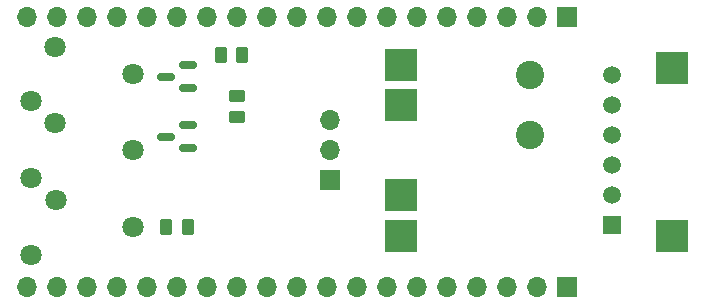
<source format=gbr>
%TF.GenerationSoftware,KiCad,Pcbnew,(7.0.0)*%
%TF.CreationDate,2023-03-09T18:41:40-05:00*%
%TF.ProjectId,Intervalometer,496e7465-7276-4616-9c6f-6d657465722e,rev?*%
%TF.SameCoordinates,Original*%
%TF.FileFunction,Soldermask,Bot*%
%TF.FilePolarity,Negative*%
%FSLAX46Y46*%
G04 Gerber Fmt 4.6, Leading zero omitted, Abs format (unit mm)*
G04 Created by KiCad (PCBNEW (7.0.0)) date 2023-03-09 18:41:40*
%MOMM*%
%LPD*%
G01*
G04 APERTURE LIST*
G04 Aperture macros list*
%AMRoundRect*
0 Rectangle with rounded corners*
0 $1 Rounding radius*
0 $2 $3 $4 $5 $6 $7 $8 $9 X,Y pos of 4 corners*
0 Add a 4 corners polygon primitive as box body*
4,1,4,$2,$3,$4,$5,$6,$7,$8,$9,$2,$3,0*
0 Add four circle primitives for the rounded corners*
1,1,$1+$1,$2,$3*
1,1,$1+$1,$4,$5*
1,1,$1+$1,$6,$7*
1,1,$1+$1,$8,$9*
0 Add four rect primitives between the rounded corners*
20,1,$1+$1,$2,$3,$4,$5,0*
20,1,$1+$1,$4,$5,$6,$7,0*
20,1,$1+$1,$6,$7,$8,$9,0*
20,1,$1+$1,$8,$9,$2,$3,0*%
G04 Aperture macros list end*
%ADD10R,1.530000X1.530000*%
%ADD11C,1.530000*%
%ADD12R,1.508000X1.508000*%
%ADD13C,1.508000*%
%ADD14C,2.400000*%
%ADD15R,1.700000X1.700000*%
%ADD16O,1.700000X1.700000*%
%ADD17R,2.800000X2.800000*%
%ADD18C,1.800000*%
%ADD19RoundRect,0.250000X0.262500X0.450000X-0.262500X0.450000X-0.262500X-0.450000X0.262500X-0.450000X0*%
%ADD20RoundRect,0.250000X0.450000X-0.262500X0.450000X0.262500X-0.450000X0.262500X-0.450000X-0.262500X0*%
%ADD21RoundRect,0.150000X0.587500X0.150000X-0.587500X0.150000X-0.587500X-0.150000X0.587500X-0.150000X0*%
G04 APERTURE END LIST*
D10*
%TO.C,U2*%
X152389999Y-76189999D03*
D11*
X149850000Y-76190000D03*
X147310000Y-76190000D03*
X144770000Y-76190000D03*
X142230000Y-76190000D03*
X139690000Y-76190000D03*
X137150000Y-76190000D03*
X134610000Y-76190000D03*
X132070000Y-76190000D03*
X129530000Y-76190000D03*
X126990000Y-76190000D03*
X124450000Y-76190000D03*
X121910000Y-76190000D03*
X119370000Y-76190000D03*
X116830000Y-76190000D03*
X114290000Y-76190000D03*
X111750000Y-76190000D03*
X109210000Y-76190000D03*
X106670000Y-76190000D03*
X106670000Y-99050000D03*
X109210000Y-99050000D03*
X111750000Y-99050000D03*
X114290000Y-99050000D03*
X116830000Y-99050000D03*
X119370000Y-99050000D03*
X121910000Y-99050000D03*
X124450000Y-99050000D03*
X126990000Y-99050000D03*
X129530000Y-99050000D03*
X132070000Y-99050000D03*
X134610000Y-99050000D03*
X137150000Y-99050000D03*
X139690000Y-99050000D03*
X142230000Y-99050000D03*
X144770000Y-99050000D03*
X147310000Y-99050000D03*
X149850000Y-99050000D03*
X152390000Y-99050000D03*
%TD*%
D12*
%TO.C,U1*%
X156206450Y-93876524D03*
D13*
X156206451Y-91336525D03*
X156206451Y-88796525D03*
X156206451Y-86256525D03*
X156206451Y-83716525D03*
X156206451Y-81176525D03*
%TD*%
D14*
%TO.C,J6*%
X149263100Y-81108811D03*
%TD*%
%TO.C,J5*%
X149263100Y-86188811D03*
%TD*%
D15*
%TO.C,J10*%
X152399999Y-99059999D03*
D16*
X149859999Y-99059999D03*
X147319999Y-99059999D03*
X144779999Y-99059999D03*
X142239999Y-99059999D03*
X139699999Y-99059999D03*
X137159999Y-99059999D03*
X134619999Y-99059999D03*
X132079999Y-99059999D03*
X129539999Y-99059999D03*
X126999999Y-99059999D03*
X124459999Y-99059999D03*
X121919999Y-99059999D03*
X119379999Y-99059999D03*
X116839999Y-99059999D03*
X114299999Y-99059999D03*
X111759999Y-99059999D03*
X109219999Y-99059999D03*
X106679999Y-99059999D03*
%TD*%
D15*
%TO.C,J9*%
X152399999Y-76199999D03*
D16*
X149859999Y-76199999D03*
X147319999Y-76199999D03*
X144779999Y-76199999D03*
X142239999Y-76199999D03*
X139699999Y-76199999D03*
X137159999Y-76199999D03*
X134619999Y-76199999D03*
X132079999Y-76199999D03*
X129539999Y-76199999D03*
X126999999Y-76199999D03*
X124459999Y-76199999D03*
X121919999Y-76199999D03*
X119379999Y-76199999D03*
X116839999Y-76199999D03*
X114299999Y-76199999D03*
X111759999Y-76199999D03*
X109219999Y-76199999D03*
X106679999Y-76199999D03*
%TD*%
D15*
%TO.C,J14*%
X138383437Y-91262263D03*
%TD*%
%TO.C,J13*%
X138390983Y-94769935D03*
%TD*%
%TO.C,J12*%
X138357667Y-83674214D03*
%TD*%
%TO.C,J11*%
X138389337Y-80265283D03*
%TD*%
%TO.C,J7*%
X161236544Y-80557198D03*
%TD*%
%TO.C,J8*%
X161250993Y-94780291D03*
%TD*%
%TO.C,J4*%
X132382790Y-90035467D03*
D16*
X132382790Y-87495467D03*
X132382790Y-84955467D03*
%TD*%
D17*
%TO.C,U3*%
X161267858Y-94770044D03*
X161267858Y-80570044D03*
X138367858Y-94770044D03*
X138367858Y-80270044D03*
X138367858Y-91270044D03*
X138367858Y-83670044D03*
%TD*%
D18*
%TO.C,J1*%
X109071992Y-85219026D03*
X107025855Y-89823643D03*
X115656745Y-87513036D03*
%TD*%
%TO.C,J3*%
X109116876Y-91741977D03*
X107070739Y-96346594D03*
X115701629Y-94035987D03*
%TD*%
%TO.C,J2*%
X109071992Y-78749274D03*
X107025855Y-83353891D03*
X115656745Y-81043284D03*
%TD*%
D19*
%TO.C,R6*%
X120292500Y-93980000D03*
X118467500Y-93980000D03*
%TD*%
D20*
%TO.C,R2*%
X124460000Y-84732500D03*
X124460000Y-82907500D03*
%TD*%
D19*
%TO.C,R3*%
X124923659Y-79445320D03*
X123098659Y-79445320D03*
%TD*%
D21*
%TO.C,Q1*%
X120317500Y-80330000D03*
X120317500Y-82230000D03*
X118442500Y-81280000D03*
%TD*%
%TO.C,Q2*%
X120317500Y-85410000D03*
X120317500Y-87310000D03*
X118442500Y-86360000D03*
%TD*%
M02*

</source>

======

Task to complete
Of the entries above, repeat exactly the lines from the line with "X121910000Y-76190000D03*" through the line with "X119370000Y-99050000D03*", both of them included.

Exercise response
X121910000Y-76190000D03*
X119370000Y-76190000D03*
X116830000Y-76190000D03*
X114290000Y-76190000D03*
X111750000Y-76190000D03*
X109210000Y-76190000D03*
X106670000Y-76190000D03*
X106670000Y-99050000D03*
X109210000Y-99050000D03*
X111750000Y-99050000D03*
X114290000Y-99050000D03*
X116830000Y-99050000D03*
X119370000Y-99050000D03*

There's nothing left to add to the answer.